Legal Action and Outcome
After Walsingham’s death in 1591, Lopez unofficially continued his association with Spanish contacts. Robert Devereux, the earl of Essex and stepson to Leicester, wanted to fill the power vacuum at court and sought Queen Elizabeth’s acknowledgment that he had saved her from danger. With the aid of the best cryptologist in London, Essex found correspondence that ultimately implicated Lopez in a plot to poison the queen. Additional letters, including one concerning donations to a synagogue in the Spanish Netherlands, made his case grim. Along with two other conspirators, Lopez was convicted of high treason and executed by being hanged, drawn, and quartered.
Impact
Solicitor General Sir Edward Coke, during the case for the prosecution, called Roderigo Lopez “a perjured and murderous villain and Jewish doctor, worse than Judas himself.” Much was made of Lopez’s secret Judaism, anathema in a time when religion was a matter of law. Capitalizing on the public response to the trial, theaters brought back Christopher Marlowe’s play The Jew of Malta (pr. c. 1589, pb. 1633), concerning a prototypical Machiavellian villain, Barabas, who poisons wells and burns convents—thus reviving anxious myths about Jews. William Shakespeare’s company premiered The Merchant of Venice (pr. c. 1596-1597), in which a Jewish usurer, Shylock, seeks to recover the terms of his bond of “a pound of flesh.” The Lopez case contributed to the rationale for deporting foreigners, especially Jews and Africans. Not unrelated, witchcraft prosecutions increased during this volatile decade at the end of Elizabeth’s reign.
Bibliography
Black, J. B. The Reign of Elizabeth. 2d ed.

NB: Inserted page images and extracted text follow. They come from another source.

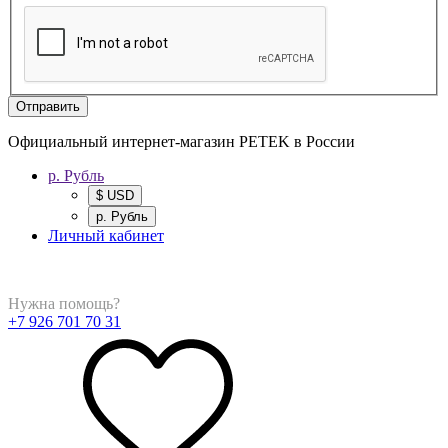
Отправить
Официальный интернет-магазин PETEK в России
р. Рубль
$ USD
р. Рубль
Личный кабинет
Нужна помощь?
+7 926 701 70 31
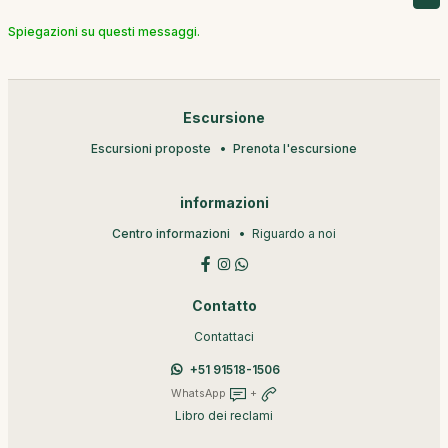
Spiegazioni su questi messaggi.
Escursione
Escursioni proposte
Prenota l'escursione
informazioni
Centro informazioni
Riguardo a noi
Contatto
Contattaci
+51 91518-1506
WhatsApp
+
Libro dei reclami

New York: Oxford University Press, 1994. Links the execution of Lopez to the atmosphere of panic associated with Elizabeth’s fear of assassination and the anti-Catholic measures of 1593.

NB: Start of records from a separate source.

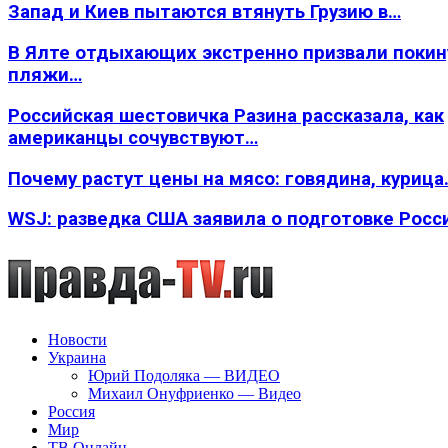
Запад и Киев пытаются втянуть Грузию в…
В Ялте отдыхающих экстренно призвали покин
пляжи…
Российская шестовичка Разина рассказала, как
американцы сочувствуют…
Почему растут цены на мясо: говядина, курица
WSJ: разведка США заявила о подготовке Росс
Новости
Украина
Юрий Подоляка — ВИДЕО
Михаил Онуфриенко — Видео
Россия
Мир
ТВ Онлайн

Green, Dominic. The Double Life of Doctor Lopez. London: Century, 2003. Drawing on the trial records, state papers, and previously unpublished materials, Green argues that Lopez, in addition to being a skilled medical practitioner, was a canny businessman, diplomat, spy, and secret Jew.
Katz, David S. The Jews in the History of England, 1485-1850. New York: Oxford University Press, 1994. Detailed reassessment of extant documents of the case, concluding that Lopez was indeed guilty of participating in a conspiracy.
Levin, Carole. The Reign of Elizabeth I. New York: Palgrave, 2002. Discusses the economic and political instability contributing to the discovery of the plot, and suggests that Elizabeth had doubts about Lopez’s guilt.
Pelling, Margaret, with Francis White. Medical Conflicts in Early Modern London. Oxford, England: Clarendon Press, 2003. Looking primarily at regulatory efforts of the College of Physicians, this social history yields interesting findings about irregular medical practitioners, including Lopez.
Samuel, Edgar. “Roderigo Lopez.” In Oxford Dictionary of National Biography. New York: Oxford University Press, 2004. Presents the subtleties of the conspiracy charges, Lopez’s role as an emissary to Spanish agents, and Essex’s reasons for nurturing a hatred for his former physician.